Bernard Cornwell's Richard Sharpe series

Bernard Cornwell has a very interesting life story that got him to the point of writing several fictional series. He was born in England in 1944 and adopted when he was six weeks old. His new parents were members of a strict fundamentalist sect called the Peculiar People, who forbade just about everything kids and young adults were interested in. Cornwell definitely expressed his rebellion toward all those restrictions when he started to write historical novels about war, realistic wartime relationships, and fighting.

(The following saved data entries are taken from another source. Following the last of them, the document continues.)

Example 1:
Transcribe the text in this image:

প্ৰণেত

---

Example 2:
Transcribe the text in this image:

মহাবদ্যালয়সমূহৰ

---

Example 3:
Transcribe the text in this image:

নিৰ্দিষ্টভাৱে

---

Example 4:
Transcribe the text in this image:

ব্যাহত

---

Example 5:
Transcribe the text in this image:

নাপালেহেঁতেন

He tried to enlist in the service several times, but was denied entry due to poor eyesight. After getting his college degree, he started working for the British Broadcasting Company, but fell in love with an American and moved to the U.S. around 1980. After the move, it took a while for him to get his green card, so he spent the waiting time by beginning his series about a fictional 19th-century military hero, Richard Sharpe. This was a lucky break for the millions of readers who like military fiction. Cornwell has written more than 20 novels featuring Sharpe, plus several other fictional series. A new book in the Sharpe series is coming out next year.

I chose “Sharpe’s Tiger” to read for this review, since it was the first of the Sharpe series (in historical order, not in the order it was written). Sharpe is a good soldier and leader. He reminds me of Horatio Hornblower, but he’s definitely hardcore compared to Horatio — plus he’s Army, not Navy. I’ll do a review on C. S. Forester soon — the Hornblower series is fantastic.

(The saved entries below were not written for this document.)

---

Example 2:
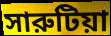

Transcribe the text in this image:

সারুটিয়া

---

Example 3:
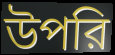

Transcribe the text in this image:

উপরি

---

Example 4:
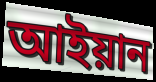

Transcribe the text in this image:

আইয়ান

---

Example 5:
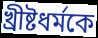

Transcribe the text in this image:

খ্রীষ্টধর্মকে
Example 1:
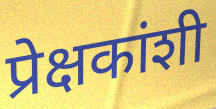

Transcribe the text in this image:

प्रेक्षकांशी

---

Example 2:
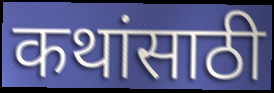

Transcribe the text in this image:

कथांसाठी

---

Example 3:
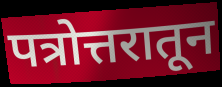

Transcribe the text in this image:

पत्रोत्तरातून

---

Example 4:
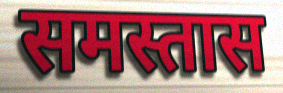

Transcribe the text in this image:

समस्तास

Back to Sharpe. This first book places Sharpe as a private in the British Army, stationed in India in 1799. He’s bored with the time spent doing nothing, he wants to fight, and he has one of the worst sergeants in the army over him. I’m sure most military people out there in the U.S. (and beyond) have probably lived through similar times in the military when you wonder, “What the heck was I thinking when I joined up?” Sharpe wonders that a lot, and privately thinks about how he can get out and go make a life in the civilian world.

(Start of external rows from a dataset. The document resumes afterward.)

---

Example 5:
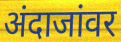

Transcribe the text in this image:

अंदाजांवर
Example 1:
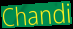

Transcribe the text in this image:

Chandi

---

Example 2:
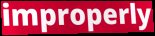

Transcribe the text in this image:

improperly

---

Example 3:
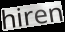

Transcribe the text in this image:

hiren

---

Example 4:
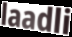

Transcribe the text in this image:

laadli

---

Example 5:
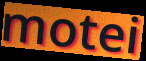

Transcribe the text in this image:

motei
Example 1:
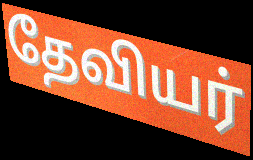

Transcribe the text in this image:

தேவியர்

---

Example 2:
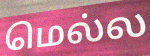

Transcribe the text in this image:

மெல்ல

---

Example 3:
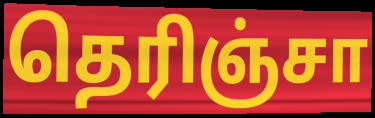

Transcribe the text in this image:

தெரிஞ்சா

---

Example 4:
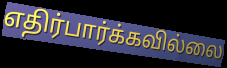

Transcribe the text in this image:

எதிர்பார்க்கவில்லை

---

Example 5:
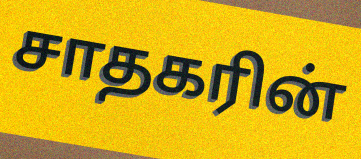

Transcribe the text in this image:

சாதகரின்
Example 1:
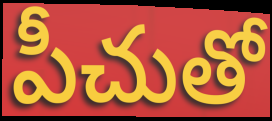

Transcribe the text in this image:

పీచుతో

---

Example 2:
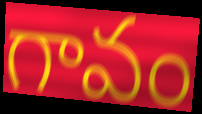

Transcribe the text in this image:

గావం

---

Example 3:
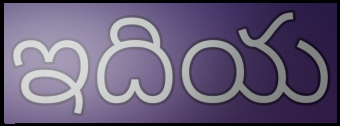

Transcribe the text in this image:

ఇదియ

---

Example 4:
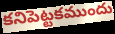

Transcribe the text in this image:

కనిపెట్టకముందు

Through circumstances beyond his control, Sharpe ends up being sent on a nearly impossible mission to free captured Colonel McCandless. His objective is to free the colonel, hopefully without getting killed by the enemy or his own military. Other than the military leaders who give the assignment to Sharpe, and his sidekick, rookie lieutenant William Lawford, everyone else thinks Sharpe and Lawford have deserted. The story is great, and made even better by knowing it’s based on real battles and history. It is graphic and disturbing in parts, but any military person will tell you that disturbing things happen in real life as well as fiction.

Cornwell has a good personal sense of humor. In one of his past interviews with The Guardian he said, “I look back on it and I think this was insane. One, moving to America without a job, and two, throwing myself on the mercy of writing a novel. But here I am 40 years later.” I wish he would write a book starting from when he was born, and on to this day. The way he found his birth father and mother, the difference it made in his life and the history of both, the addition of more “real” history to his books.

I like the way he puts it: “Historical fiction is a gateway to real history.”